У одного из домиков в середине деревни Анфиса остановилась, подала ему свои ладони. Он крепко стиснул их – горячие и доверчивые. Так стояли они несколько минут.

Он чувствовал, что именно сейчас должен сказать Анфисе что-то такое, что осталось бы навсегда в ее памяти, и… не знал – что. Ему вдруг захотелось позвать ее с собой, но почему-то не позвал. Да и куда он мог позвать ее? Он ведь и сам не знал точно, куда идет, что будет с ним завтра.

Так и стояли они молча, глядя в глаза друг другу.
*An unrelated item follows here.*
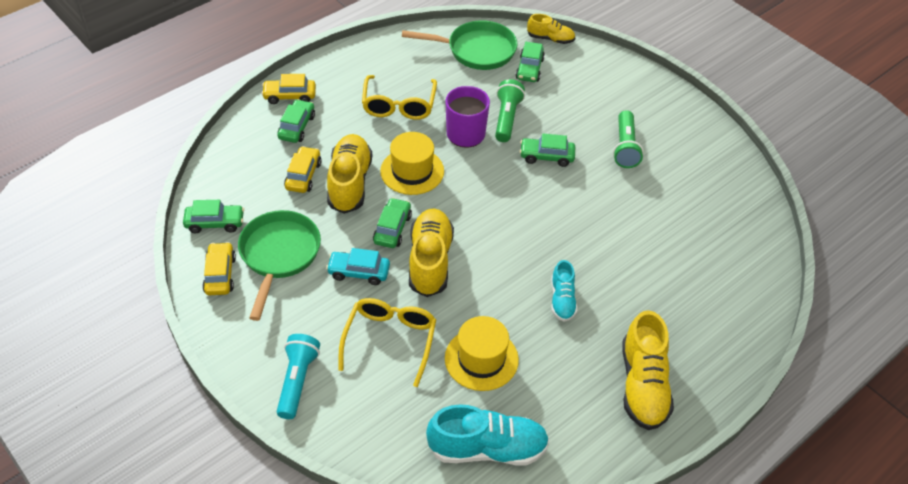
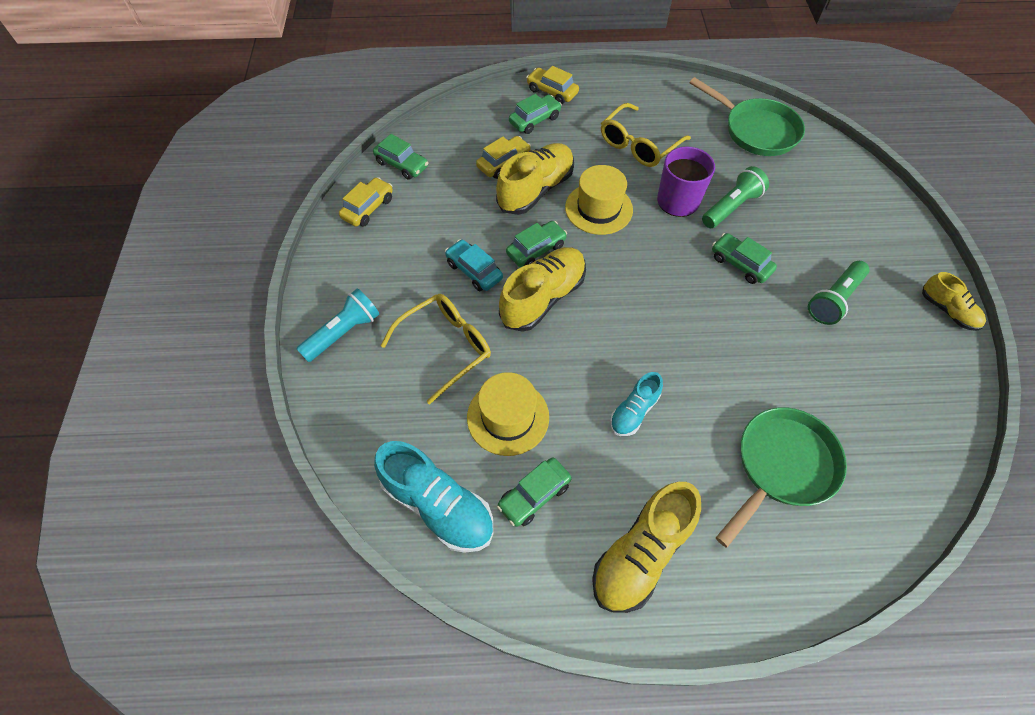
camera: 40 degrees right, 10 degrees up
green pan [238,210,321,321] -> green pan moved to [716,407,847,548]
green car [515,42,545,82] -> green car moved to [497,457,572,527]
yellow shoe [527,14,575,44] -> yellow shoe moved to [922,272,986,331]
Начиналась метель. Редкие хлопья снега кружились между ними, и лицо Анфисы расплывалось в белесом мареве, отодвигалось в снежную даль.

Словно из другого мира услышал Николай ее сдавленный зовущий шепот:

– Ты так и не видел, как я живу.

Он кивнул головой.

– Зайди!.. До утра далеко, успеешь уйти!..

Лицо ее вновь приблизилось. Ее огромные заплаканные глаза просили, умоляли выполнить эту единственную и последнюю ее просьбу.

– Не могу, – выдохнул он. – Прости меня, Анфиса! – Наклонился, быстро коснулся губами ее лба и, не оборачиваясь, широко зашагал по улице.

А она стояла одна на дороге, прижав к груди застывающие руки, и долго смотрела туда, где в снежной кисее затихали хрустящие шаги, куда навсегда ушел из ее жизни Николай Борисов.